-- Description of the task --
Pictures do not belong in your copy. Repeat all the other data exactly.

::::::::

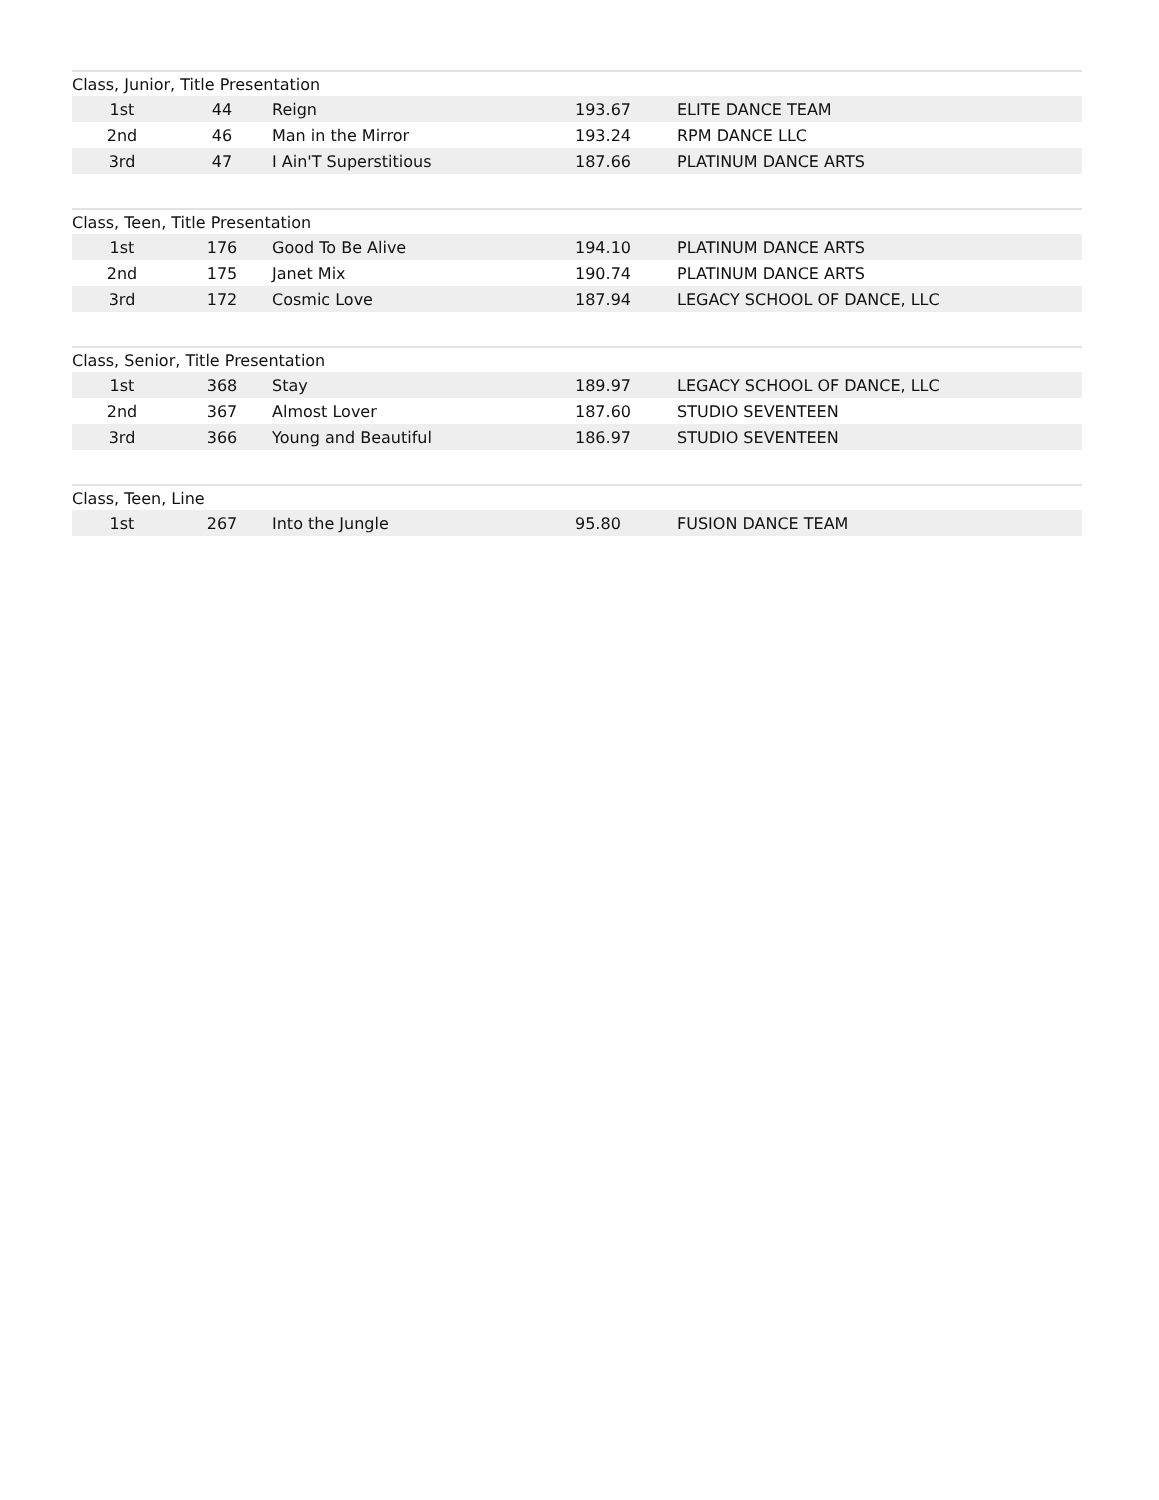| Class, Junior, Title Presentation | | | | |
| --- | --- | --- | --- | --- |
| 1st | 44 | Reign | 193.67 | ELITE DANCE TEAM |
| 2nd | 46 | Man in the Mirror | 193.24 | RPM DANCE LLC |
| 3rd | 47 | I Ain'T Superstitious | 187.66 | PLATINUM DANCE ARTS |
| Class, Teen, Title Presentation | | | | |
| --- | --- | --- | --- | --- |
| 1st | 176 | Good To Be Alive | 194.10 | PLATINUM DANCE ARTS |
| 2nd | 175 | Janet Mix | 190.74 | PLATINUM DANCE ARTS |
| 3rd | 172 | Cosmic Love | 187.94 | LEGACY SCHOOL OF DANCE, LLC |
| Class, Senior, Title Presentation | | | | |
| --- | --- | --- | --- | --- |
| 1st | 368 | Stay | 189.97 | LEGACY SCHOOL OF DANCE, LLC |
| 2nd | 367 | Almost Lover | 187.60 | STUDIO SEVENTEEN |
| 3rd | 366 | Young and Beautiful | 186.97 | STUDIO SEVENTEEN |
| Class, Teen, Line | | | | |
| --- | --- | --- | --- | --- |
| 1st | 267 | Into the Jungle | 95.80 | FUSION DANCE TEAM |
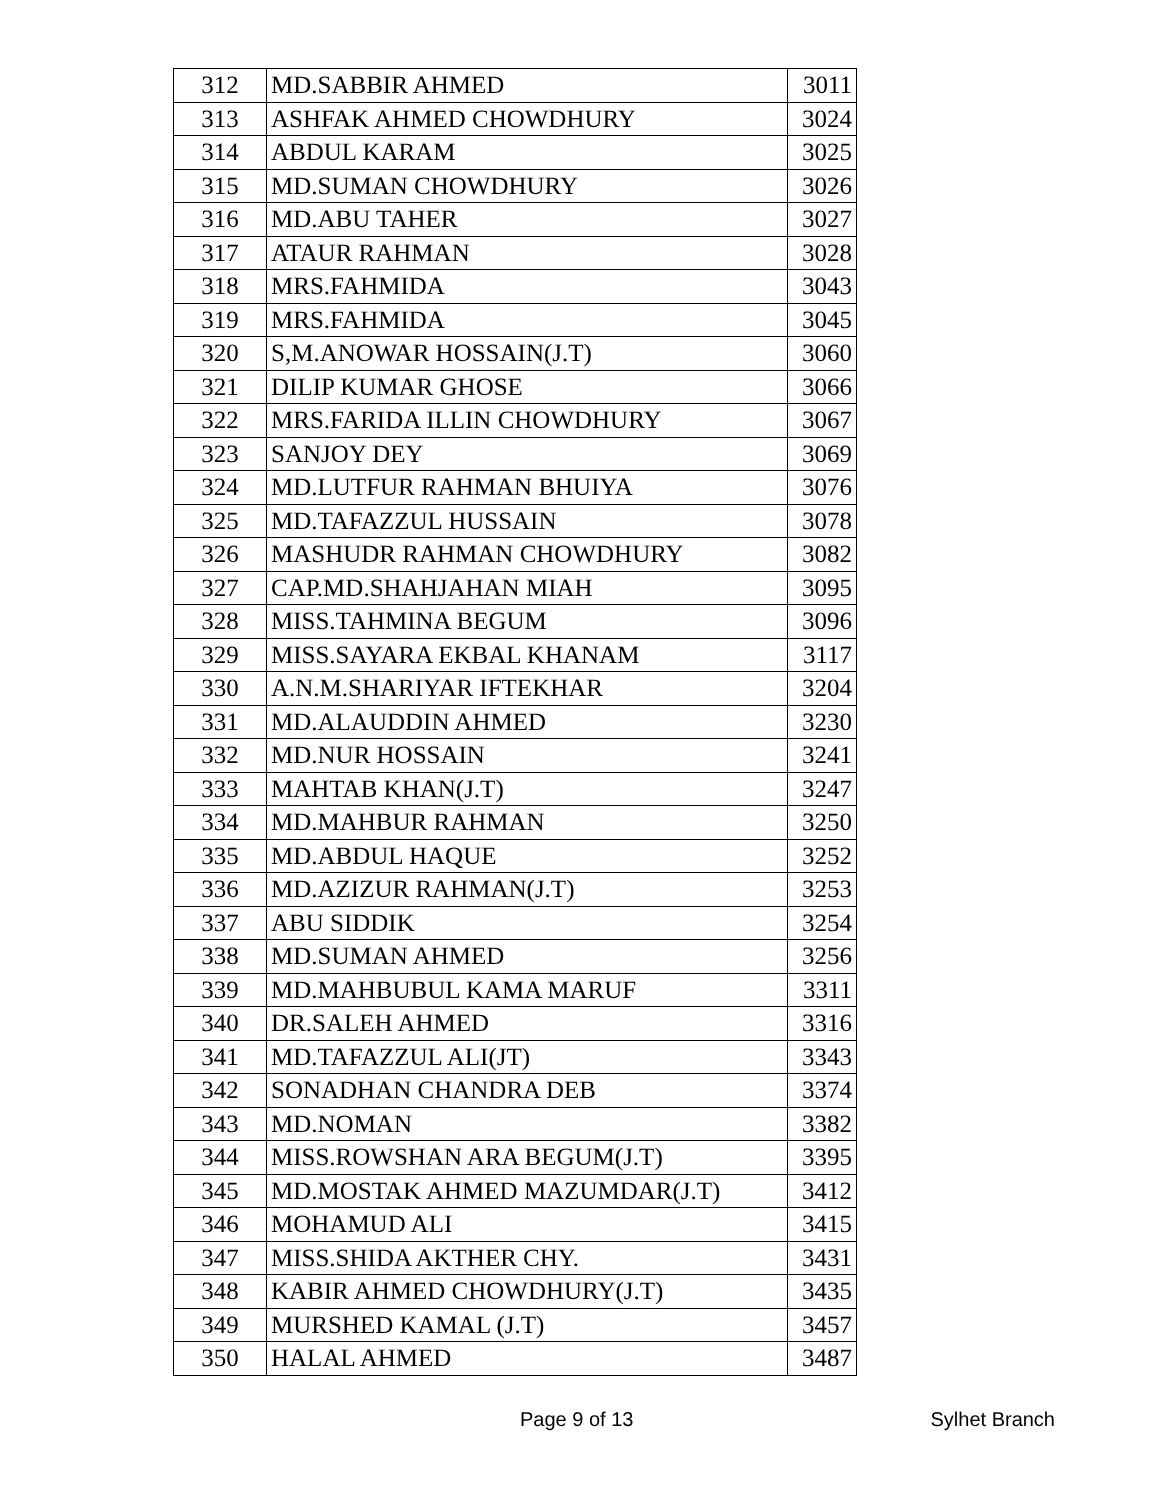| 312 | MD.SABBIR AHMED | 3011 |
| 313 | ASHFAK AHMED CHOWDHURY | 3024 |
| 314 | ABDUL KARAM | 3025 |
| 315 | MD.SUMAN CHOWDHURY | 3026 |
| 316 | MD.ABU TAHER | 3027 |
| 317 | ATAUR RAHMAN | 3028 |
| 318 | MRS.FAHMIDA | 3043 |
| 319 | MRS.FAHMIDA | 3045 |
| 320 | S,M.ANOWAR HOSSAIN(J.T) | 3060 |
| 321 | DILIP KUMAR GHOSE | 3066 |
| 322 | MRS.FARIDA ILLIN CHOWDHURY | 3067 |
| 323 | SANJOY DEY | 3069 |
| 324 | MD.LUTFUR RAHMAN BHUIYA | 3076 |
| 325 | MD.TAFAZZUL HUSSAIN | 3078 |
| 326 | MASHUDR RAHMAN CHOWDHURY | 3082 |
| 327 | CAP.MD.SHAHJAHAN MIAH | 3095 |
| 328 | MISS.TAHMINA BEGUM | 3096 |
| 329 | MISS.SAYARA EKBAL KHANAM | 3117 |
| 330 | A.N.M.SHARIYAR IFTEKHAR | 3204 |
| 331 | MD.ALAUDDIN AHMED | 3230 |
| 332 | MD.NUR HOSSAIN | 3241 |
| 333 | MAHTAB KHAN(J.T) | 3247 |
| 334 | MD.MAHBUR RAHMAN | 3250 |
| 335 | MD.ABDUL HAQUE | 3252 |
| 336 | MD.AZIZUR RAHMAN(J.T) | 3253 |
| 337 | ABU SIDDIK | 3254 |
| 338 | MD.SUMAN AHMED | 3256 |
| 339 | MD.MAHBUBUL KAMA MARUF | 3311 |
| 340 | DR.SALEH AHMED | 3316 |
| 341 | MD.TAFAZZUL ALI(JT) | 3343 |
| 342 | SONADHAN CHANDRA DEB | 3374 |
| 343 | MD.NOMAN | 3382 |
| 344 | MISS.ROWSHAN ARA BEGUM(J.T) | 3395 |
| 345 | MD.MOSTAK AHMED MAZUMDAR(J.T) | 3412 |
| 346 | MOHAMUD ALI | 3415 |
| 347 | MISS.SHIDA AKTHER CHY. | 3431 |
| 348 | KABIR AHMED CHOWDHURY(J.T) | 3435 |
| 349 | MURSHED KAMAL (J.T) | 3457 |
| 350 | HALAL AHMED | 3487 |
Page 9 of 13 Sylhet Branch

::::::::

-- Output below --
| Class, Junior, Title Presentation | | | | |
| --- | --- | --- | --- | --- |
| 1st | 44 | Reign | 193.67 | ELITE DANCE TEAM |
| 2nd | 46 | Man in the Mirror | 193.24 | RPM DANCE LLC |
| 3rd | 47 | I Ain'T Superstitious | 187.66 | PLATINUM DANCE ARTS |
| Class, Teen, Title Presentation | | | | |
| --- | --- | --- | --- | --- |
| 1st | 176 | Good To Be Alive | 194.10 | PLATINUM DANCE ARTS |
| 2nd | 175 | Janet Mix | 190.74 | PLATINUM DANCE ARTS |
| 3rd | 172 | Cosmic Love | 187.94 | LEGACY SCHOOL OF DANCE, LLC |
| Class, Senior, Title Presentation | | | | |
| --- | --- | --- | --- | --- |
| 1st | 368 | Stay | 189.97 | LEGACY SCHOOL OF DANCE, LLC |
| 2nd | 367 | Almost Lover | 187.60 | STUDIO SEVENTEEN |
| 3rd | 366 | Young and Beautiful | 186.97 | STUDIO SEVENTEEN |
| Class, Teen, Line | | | | |
| --- | --- | --- | --- | --- |
| 1st | 267 | Into the Jungle | 95.80 | FUSION DANCE TEAM |
| 312 | MD.SABBIR AHMED | 3011 |
| 313 | ASHFAK AHMED CHOWDHURY | 3024 |
| 314 | ABDUL KARAM | 3025 |
| 315 | MD.SUMAN CHOWDHURY | 3026 |
| 316 | MD.ABU TAHER | 3027 |
| 317 | ATAUR RAHMAN | 3028 |
| 318 | MRS.FAHMIDA | 3043 |
| 319 | MRS.FAHMIDA | 3045 |
| 320 | S,M.ANOWAR HOSSAIN(J.T) | 3060 |
| 321 | DILIP KUMAR GHOSE | 3066 |
| 322 | MRS.FARIDA ILLIN CHOWDHURY | 3067 |
| 323 | SANJOY DEY | 3069 |
| 324 | MD.LUTFUR RAHMAN BHUIYA | 3076 |
| 325 | MD.TAFAZZUL HUSSAIN | 3078 |
| 326 | MASHUDR RAHMAN CHOWDHURY | 3082 |
| 327 | CAP.MD.SHAHJAHAN MIAH | 3095 |
| 328 | MISS.TAHMINA BEGUM | 3096 |
| 329 | MISS.SAYARA EKBAL KHANAM | 3117 |
| 330 | A.N.M.SHARIYAR IFTEKHAR | 3204 |
| 331 | MD.ALAUDDIN AHMED | 3230 |
| 332 | MD.NUR HOSSAIN | 3241 |
| 333 | MAHTAB KHAN(J.T) | 3247 |
| 334 | MD.MAHBUR RAHMAN | 3250 |
| 335 | MD.ABDUL HAQUE | 3252 |
| 336 | MD.AZIZUR RAHMAN(J.T) | 3253 |
| 337 | ABU SIDDIK | 3254 |
| 338 | MD.SUMAN AHMED | 3256 |
| 339 | MD.MAHBUBUL KAMA MARUF | 3311 |
| 340 | DR.SALEH AHMED | 3316 |
| 341 | MD.TAFAZZUL ALI(JT) | 3343 |
| 342 | SONADHAN CHANDRA DEB | 3374 |
| 343 | MD.NOMAN | 3382 |
| 344 | MISS.ROWSHAN ARA BEGUM(J.T) | 3395 |
| 345 | MD.MOSTAK AHMED MAZUMDAR(J.T) | 3412 |
| 346 | MOHAMUD ALI | 3415 |
| 347 | MISS.SHIDA AKTHER CHY. | 3431 |
| 348 | KABIR AHMED CHOWDHURY(J.T) | 3435 |
| 349 | MURSHED KAMAL (J.T) | 3457 |
| 350 | HALAL AHMED | 3487 |
Page 9 of 13 Sylhet Branch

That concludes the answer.